| Task input |
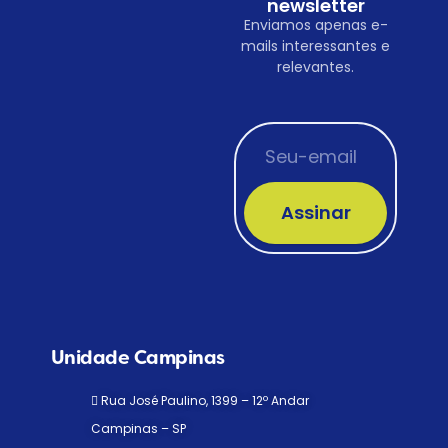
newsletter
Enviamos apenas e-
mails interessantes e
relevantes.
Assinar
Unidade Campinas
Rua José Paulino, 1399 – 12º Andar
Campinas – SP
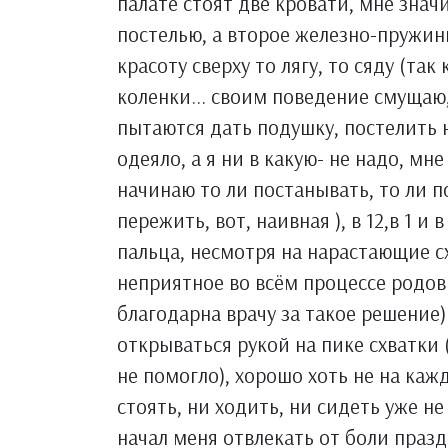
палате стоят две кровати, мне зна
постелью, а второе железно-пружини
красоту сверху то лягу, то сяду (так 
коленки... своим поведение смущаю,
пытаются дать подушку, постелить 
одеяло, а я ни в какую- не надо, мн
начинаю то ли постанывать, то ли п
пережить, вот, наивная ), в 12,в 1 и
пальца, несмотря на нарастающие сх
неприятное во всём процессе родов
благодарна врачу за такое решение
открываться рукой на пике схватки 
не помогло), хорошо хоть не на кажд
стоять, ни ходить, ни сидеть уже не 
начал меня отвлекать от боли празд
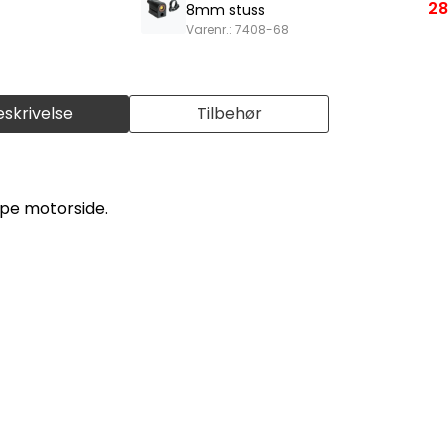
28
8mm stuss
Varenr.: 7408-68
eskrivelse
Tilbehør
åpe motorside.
==
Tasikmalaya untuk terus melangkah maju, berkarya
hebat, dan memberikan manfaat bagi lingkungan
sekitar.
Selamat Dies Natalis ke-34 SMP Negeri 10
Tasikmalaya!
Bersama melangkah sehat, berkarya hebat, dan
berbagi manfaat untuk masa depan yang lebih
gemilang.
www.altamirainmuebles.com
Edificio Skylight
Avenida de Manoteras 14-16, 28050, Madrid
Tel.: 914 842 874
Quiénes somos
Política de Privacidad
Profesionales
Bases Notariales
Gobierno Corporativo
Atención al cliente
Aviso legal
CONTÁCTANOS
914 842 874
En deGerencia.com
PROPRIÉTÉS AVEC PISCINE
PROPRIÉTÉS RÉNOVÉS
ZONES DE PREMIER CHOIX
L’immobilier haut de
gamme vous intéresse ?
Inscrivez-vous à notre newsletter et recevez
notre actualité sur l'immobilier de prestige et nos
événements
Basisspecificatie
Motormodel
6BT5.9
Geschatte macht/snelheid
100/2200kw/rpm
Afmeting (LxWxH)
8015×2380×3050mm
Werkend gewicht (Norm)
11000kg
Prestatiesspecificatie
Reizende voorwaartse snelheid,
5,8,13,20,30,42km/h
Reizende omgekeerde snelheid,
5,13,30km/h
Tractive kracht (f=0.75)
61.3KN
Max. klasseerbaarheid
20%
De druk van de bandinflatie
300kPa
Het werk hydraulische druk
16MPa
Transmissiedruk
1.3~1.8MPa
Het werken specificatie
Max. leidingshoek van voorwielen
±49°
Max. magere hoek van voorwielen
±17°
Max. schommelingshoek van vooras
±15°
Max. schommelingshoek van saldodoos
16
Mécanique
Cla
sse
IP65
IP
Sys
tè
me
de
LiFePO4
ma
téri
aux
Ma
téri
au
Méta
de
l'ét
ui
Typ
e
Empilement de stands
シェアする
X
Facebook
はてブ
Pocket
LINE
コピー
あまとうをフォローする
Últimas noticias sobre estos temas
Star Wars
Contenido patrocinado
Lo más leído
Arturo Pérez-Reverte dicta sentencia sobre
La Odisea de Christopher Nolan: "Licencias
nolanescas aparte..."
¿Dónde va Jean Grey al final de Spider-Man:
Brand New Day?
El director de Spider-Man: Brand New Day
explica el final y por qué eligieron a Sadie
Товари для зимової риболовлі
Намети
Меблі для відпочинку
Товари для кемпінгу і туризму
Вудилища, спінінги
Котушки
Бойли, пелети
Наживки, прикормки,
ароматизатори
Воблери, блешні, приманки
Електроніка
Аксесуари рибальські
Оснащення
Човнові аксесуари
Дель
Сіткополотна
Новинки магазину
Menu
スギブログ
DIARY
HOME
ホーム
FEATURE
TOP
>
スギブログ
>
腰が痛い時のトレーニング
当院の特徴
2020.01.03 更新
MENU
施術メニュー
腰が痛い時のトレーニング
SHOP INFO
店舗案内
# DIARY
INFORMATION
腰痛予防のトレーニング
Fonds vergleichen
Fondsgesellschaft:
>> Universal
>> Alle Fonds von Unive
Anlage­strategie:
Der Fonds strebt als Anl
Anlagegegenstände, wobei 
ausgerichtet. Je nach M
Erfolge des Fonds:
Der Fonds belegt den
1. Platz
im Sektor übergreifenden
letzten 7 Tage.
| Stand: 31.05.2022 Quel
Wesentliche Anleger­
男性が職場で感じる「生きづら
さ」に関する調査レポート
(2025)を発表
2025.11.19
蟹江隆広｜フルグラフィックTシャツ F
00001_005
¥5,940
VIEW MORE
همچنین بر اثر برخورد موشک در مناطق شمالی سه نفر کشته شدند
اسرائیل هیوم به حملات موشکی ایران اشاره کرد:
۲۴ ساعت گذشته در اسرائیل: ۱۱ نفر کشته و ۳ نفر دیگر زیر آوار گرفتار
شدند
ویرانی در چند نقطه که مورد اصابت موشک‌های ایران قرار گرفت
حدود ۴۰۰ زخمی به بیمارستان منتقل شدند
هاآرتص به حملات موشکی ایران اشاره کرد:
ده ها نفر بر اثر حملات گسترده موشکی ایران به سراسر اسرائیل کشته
--
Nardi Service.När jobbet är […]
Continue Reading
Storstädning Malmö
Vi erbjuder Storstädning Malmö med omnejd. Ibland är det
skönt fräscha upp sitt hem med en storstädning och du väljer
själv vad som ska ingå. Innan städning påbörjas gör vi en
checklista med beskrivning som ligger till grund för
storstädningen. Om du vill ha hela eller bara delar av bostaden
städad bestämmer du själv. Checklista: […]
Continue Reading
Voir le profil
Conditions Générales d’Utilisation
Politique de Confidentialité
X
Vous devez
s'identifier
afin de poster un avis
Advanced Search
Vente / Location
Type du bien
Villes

| Goal of the exercise |
Copy the lines of the records character for character, starting at the line that contains "палате стоят две кровати, мне зна" and ending at the line that contains "пережить, вот, наивная ), в 12,в 1 и", including both of those lines.

| Exercise result |
палате стоят две кровати, мне зна
постелью, а второе железно-пружини
красоту сверху то лягу, то сяду (так 
коленки... своим поведение смущаю,
пытаются дать подушку, постелить 
одеяло, а я ни в какую- не надо, мн
начинаю то ли постанывать, то ли п
пережить, вот, наивная ), в 12,в 1 и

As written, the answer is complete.